Enhancing domestic resource mobilisation: The report emphasises the importance of strengthening domestic revenue mobilisation through improved tax policies, enhancing efficiency in government revenue collection and utilisation, combating illicit financial flows and tax avoidance, and leveraging Africa’s abundant natural resources.
In his remarks at the unveiling of the report, Akinwumi Adesina, the AfDB president struck a cautious yet optimistic tone, acknowledging the impressive growth projections of many African countries while also highlighting the importance of addressing key challenges facing the continent.
Adesina spoke on the necessity for African countries to focus on improving governance structures, promoting transparency and accountability within governments and institutions, and ensuring sustainable management of natural resources.

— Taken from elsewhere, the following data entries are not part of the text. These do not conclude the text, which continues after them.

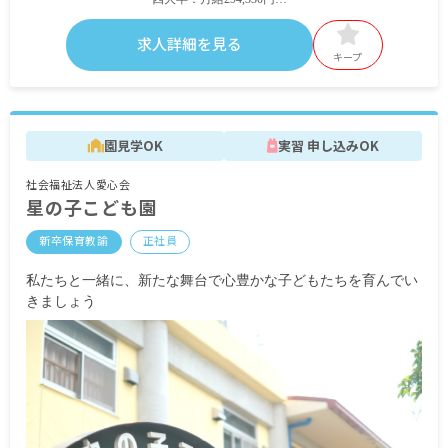
＜別途支給手当＞
求人詳細を見る
■通勤手当 月上限 30,000円
キープ
■主幹手当 55,000円
■副主幹手当 40,000円
■指導手当 30,000円
■副指導手当 20,000円
園見学OK
実習 申し込みOK
■リーダー手当 10,000円
■サブリーダー手当 5,000円
社会福祉法人愛心会
■処遇改善Ⅰ手当 20,000円
星の子こども園
■処遇改善Ⅲ手当 12,000円
■人事院勧告手当 40,000円
新卒保育教諭
正社員
■企業年金基金手当 5,000円
■住宅手当
私たちと一緒に、新たな舞台で心豊かな子どもたちを育んでい
■時間外手当
きましょう
■臨時処遇手当 80,000円
■人材確保一時金 280,000円
■昇給年1回
■賞与あり 昨年実績：計4カ月分
※試用期間なし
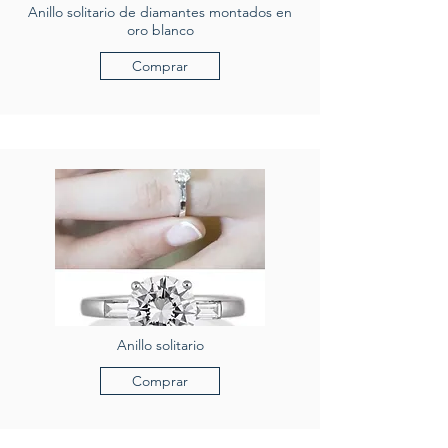
Anillo solitario de diamantes montados en
oro blanco
Comprar
Anillo solitario
Comprar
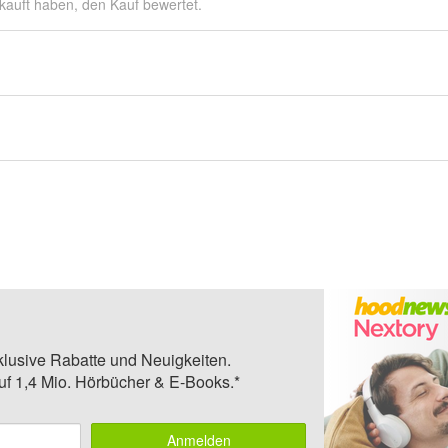
kauft haben, den Kauf bewertet.
klusive Rabatte und Neuigkeiten.
auf 1,4 Mio. Hörbücher & E-Books.*
Anmelden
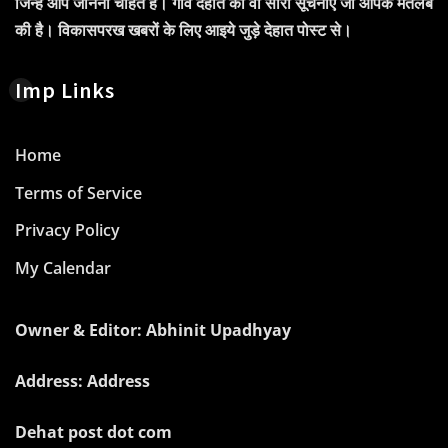
जिन्हें आप जानना चाहते हैं। गाँव देहात की वो सारी सूचनाएं जो आपके मतलब
की है। विकासपरख खबरों के लिए आइये जुड़े देहात पोस्ट से।
Imp Links
Home
Terms of Service
Privacy Policy
My Calendar
Owner & Editor: Abhinit Upadhyay
Address: Address
Dehat post dot com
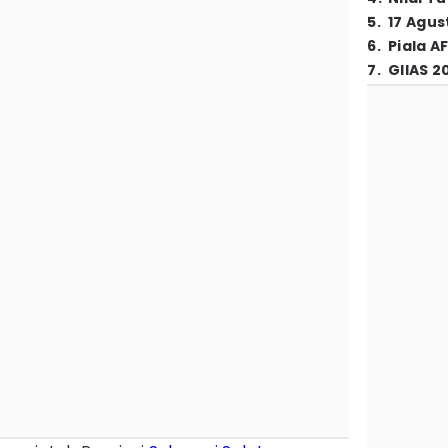
5
.
17 Agus
6
.
Piala A
7
.
GIIAS 2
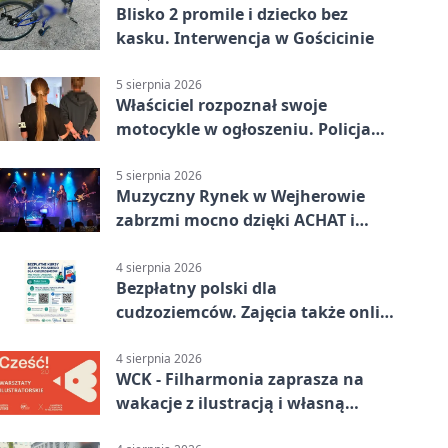
Blisko 2 promile i dziecko bez
kasku. Interwencja w Gościcinie
5 sierpnia 2026
Właściciel rozpoznał swoje
motocykle w ogłoszeniu. Policja
czekała na sprzedawcę
5 sierpnia 2026
Muzyczny Rynek w Wejherowie
zabrzmi mocno dzięki ACHAT i
Samochodówka Band
4 sierpnia 2026
Bezpłatny polski dla
cudzoziemców. Zajęcia także online
z Wejherowa
4 sierpnia 2026
WCK - Filharmonia zaprasza na
wakacje z ilustracją i własną
opowieścią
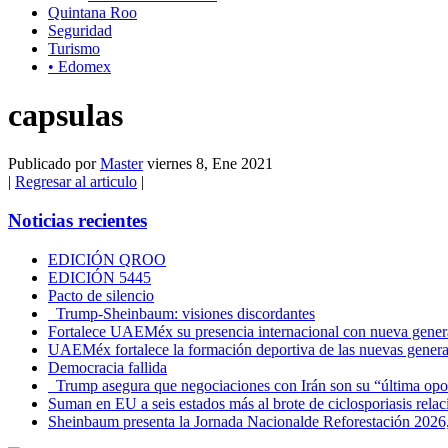
Quintana Roo
Seguridad
Turismo
• Edomex
capsulas
Publicado por
Master
viernes 8, Ene 2021
|
Regresar al articulo
|
Noticias recientes
EDICIÓN QROO
EDICIÓN 5445
Pacto de silencio
Trump-Sheinbaum: visiones discordantes
Fortalece UAEMéx su presencia internacional con nueva genera
UAEMéx fortalece la formación deportiva de las nuevas gener
Democracia fallida
Trump asegura que negociaciones con Irán son su “última opo
Suman en EU a seis estados más al brote de ciclosporiasis rel
Sheinbaum presenta la Jornada Nacionalde Reforestación 2026,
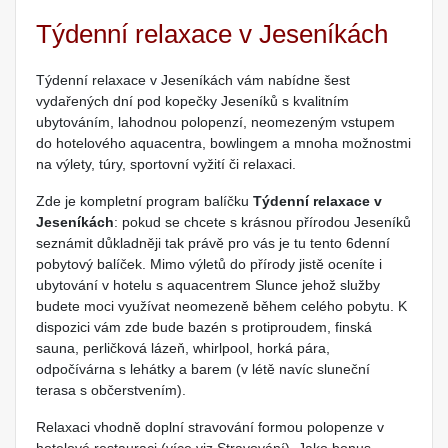
Týdenní relaxace v Jeseníkách
Týdenní relaxace v Jeseníkách vám nabídne šest
vydařených dní pod kopečky Jeseníků s kvalitním
ubytováním, lahodnou polopenzí, neomezeným vstupem
do hotelového aquacentra, bowlingem a mnoha možnostmi
na výlety, túry, sportovní vyžití či relaxaci.
Zde je kompletní program balíčku
Týdenní relaxace v
Jeseníkách
: pokud se chcete s krásnou přírodou Jeseníků
seznámit důkladněji tak právě pro vás je tu tento 6denní
pobytový balíček. Mimo výletů do přírody jistě oceníte i
ubytování v hotelu s aquacentrem Slunce jehož služby
budete moci využívat neomezeně během celého pobytu. K
dispozici vám zde bude bazén s protiproudem, finská
sauna, perličková lázeň, whirlpool, horká pára,
odpočívárna s lehátky a barem (v létě navíc sluneční
terasa s občerstvením).
Relaxaci vhodně doplní stravování formou polopenze v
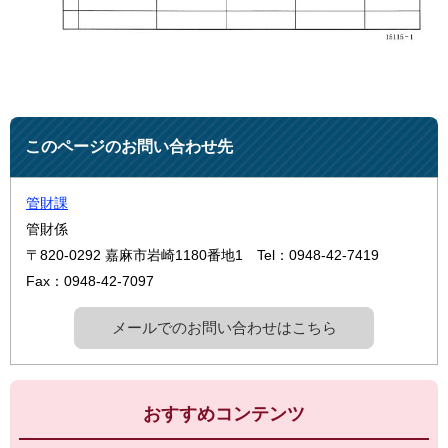
このページのお問い合わせ先
管財課
管財係
〒820-0292
嘉麻市岩崎1180番地1
Tel：0948-42-7419
Fax：0948-42-7097
メールでのお問い合わせはこちら
おすすめコンテンツ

Adesina stressed the importance of ensuring that the continent’s natural resources are used to benefit its people, specifically highlighting the urgent need to address climate change.
Highlighting the importance of strategic policies and political will in ensuring that resource wealth is effectively utilised for domestic revenue generation, Kevin Chika Urama, the African Development Bank’s chief economist and vice president, noted that without well-thought-out policies and unwavering political commitment, the potential benefits of natural resource endowments could remain unreleased. He underlined the importance of a strategic approach to resource management and revenue generation, with a focus on supporting sustainable economic growth and poverty reduction.
Urama further illustrated the symbiotic relationship between hard infrastructure, such as physical infrastructure, and soft infrastructure, which encompasses knowledge, institutional capacity, and governance.
He highlighted the need for a comprehensive approach to development that recognises the interconnected nature of these two critical components of the development process, likening them to “two wings of an aircraft.”
“Investing in productive infrastructure is key to accelerating Africa’s structural transformation,” he stated.